The Old Avatar
Shopping (cheap) was his hobby. He spent summers at the flea markets along Route 1 in Searsport, Maine (salt air, old glass bottles and dishes, especially blue, rose, and green), and the rest of the year at the Odd Lots bargain emporium on Church and Chambers streets in lower Manhattan (thumb tacks, masking tape, traffic fumes).
Around the time he retired (from work, not shopping), e-bay put a serious dent in the non-virtual bargain business. Owing also to the events of September 11th, 2001, Odd Lots closed its doors, as did (also owing to e-bay) most of the Searsport fleas (their booths).
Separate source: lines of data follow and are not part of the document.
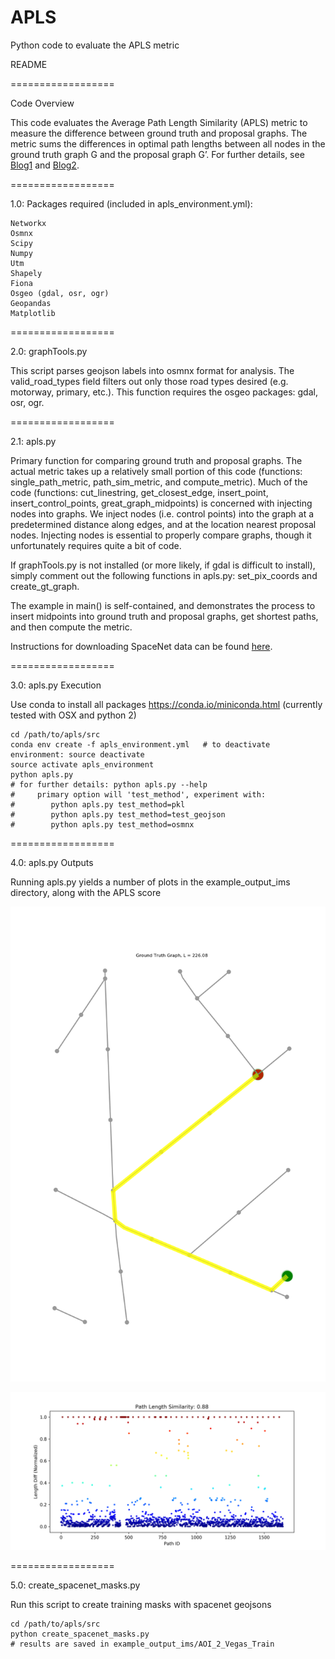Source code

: # APLS
Python code to evaluate the APLS metric

README

==================

Code Overview

This code evaluates the Average Path Length Similarity (APLS) metric to measure the difference between ground truth and proposal graphs.  The metric sums the differences in optimal path lengths between all nodes in the ground truth graph G and the proposal graph G’.   For further details, see [Blog1](https://medium.com/the-downlinq/spacenet-road-detection-and-routing-challenge-part-i-d4f59d55bfce) and [Blog2](https://medium.com/the-downlinq/spacenet-road-detection-and-routing-challenge-part-ii-apls-implementation-92acd86f4094).

==================

1.0:	Packages required (included in apls_environment.yml):


	Networkx
	Osmnx
	Scipy
	Numpy
	Utm
	Shapely
	Fiona
	Osgeo (gdal, osr, ogr)
	Geopandas
	Matplotlib
==================

2.0: graphTools.py

This script parses geojson labels into osmnx format for analysis.  The valid_road_types field filters out only those road types desired (e.g. motorway, primary, etc.).  This function requires the osgeo packages: gdal, osr, ogr.

==================

2.1: apls.py

Primary function for comparing ground truth and proposal graphs.  The actual metric takes up a relatively small portion of this code (functions: single_path_metric, path_sim_metric, and compute_metric).  Much of the code (functions: cut_linestring, get_closest_edge, insert_point, insert_control_points, great_graph_midpoints) is concerned with injecting nodes into graphs. We inject nodes (i.e. control points) into the graph at a predetermined distance along edges, and at the location nearest proposal nodes.  Injecting nodes is essential to properly compare graphs, though it unfortunately requires quite a bit of code.  

If graphTools.py is not installed (or more likely, if gdal is difficult to install), simply comment out the following functions in apls.py: set_pix_coords and create_gt_graph.  

The example in main() is self-contained, and demonstrates the process to insert midpoints into ground truth and proposal graphs, get shortest paths, and then compute the metric.  

Instructions for downloading SpaceNet data can be found [here](https://github.com/SpaceNetChallenge/utilities/tree/master/content/download_instructions).

==================

3.0:	apls.py Execution

Use conda to install all packages https://conda.io/miniconda.html (currently tested with OSX and python 2)

	cd /path/to/apls/src
	conda env create -f apls_environment.yml   # to deactivate environment: source deactivate
	source activate apls_environment
	python apls.py 
	# for further details: python apls.py --help
	#     primary option will 'test_method', experiment with: 
	#		 python apls.py test_method=pkl
	#		 python apls.py test_method=test_geojson
	#		 python apls.py test_method=osmnx
			 


==================

4.0:	apls.py Outputs

Running apls.py yields a number of plots in the example_output_ims directory, along with the APLS score

![Alt text](/example_output_ims/pkl/RGB-PanSharpen_img1447/single_source_route_ground_truth.png?raw=true "Figure 1")

![Alt text](/example_output_ims/pkl/RGB-PanSharpen_img1447/all_pairs_paths_diffs_prop_to_gt.png?raw=true "Figure 2")


==================

5.0:	create_spacenet_masks.py

Run this script to create training masks with spacenet geojsons

	cd /path/to/apls/src
	python create_spacenet_masks.py
	# results are saved in example_output_ims/AOI_2_Vegas_Train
But e-bay did not do it for him—call him set in his ways—so he soldiered on at the few fleas left standing (or hopping) and at the extant New York schlock emporia. The latter, although they could never match the selection or deep discounts of Odd Lots, were harder to kill than Dracula. No sooner had market forces driven a stake through the heart of one of them than ten more popped up (like umbrellas when the rain starts to fall, or bats flitting into the evening sky).
“J’achete, donc je suis,” he waggishly quipped (to himself), paraphrasing René Des(shopping)cartes, although he did not subscribe to that philosopher’s pernicious mind-body dualism. Shopping, for example, was something you did from the heart, but the brain never said, “Stop!” at least not to the selective, joyous shopper like him.
It was a life (so to speak). He shopped in New York, drove up to Maine, shopped in Maine, drove back to New York, shopped in New York, drove up to ….
Eventually , he waxed (waned) old and (nothing special) died. Acceding to his wishes, his relations (family) had him (his corpse) cremated. But when the ashes were scattered, in a wooded area on the larboard side of Route 1 North, something inexplicable happened.
The dead shopper coalesced into a giant pâpier-maché sea captain (old avatar), wearing a yellow rain slicker, boots, and hat, smoking a corn cob pipe, and sitting in a giant wicker armchair in front of a diner on the starboard side of the highway just south of Searsport.
“Well, I’ll be darned,” said the owner of the diner when he arrived for work that morning. But he left him there. (Why not?)
The Captain’s advent took place (so to speak) several years ago. He still sits in his chair, holding his smokeless pipe, with the rain or snow dripping or melting down him (when it rains or snows), none the worse for wear, except for a few places where the paint has chipped off, creating white spots (like snow flakes) amidst the predominant yellow (rain gear) , white (hair), and rose (hands and face).
“Welcome,” calls the shopper-cum-salt to passing motorists (many from New York) as they whiz, hum, or creep past at the start of their summer vacations. “Up here to enjoy the sea air, are you, my friend? Why not stop for an hour? Grab a bite and a cuppa, browse a bit, maybe even buy a little something, then go on your way. Believe me, you’ll be the better for it” (stopping). “And later when you’re back in town, please remember to spare a thought for your old pal, Captain Nelson Billings.”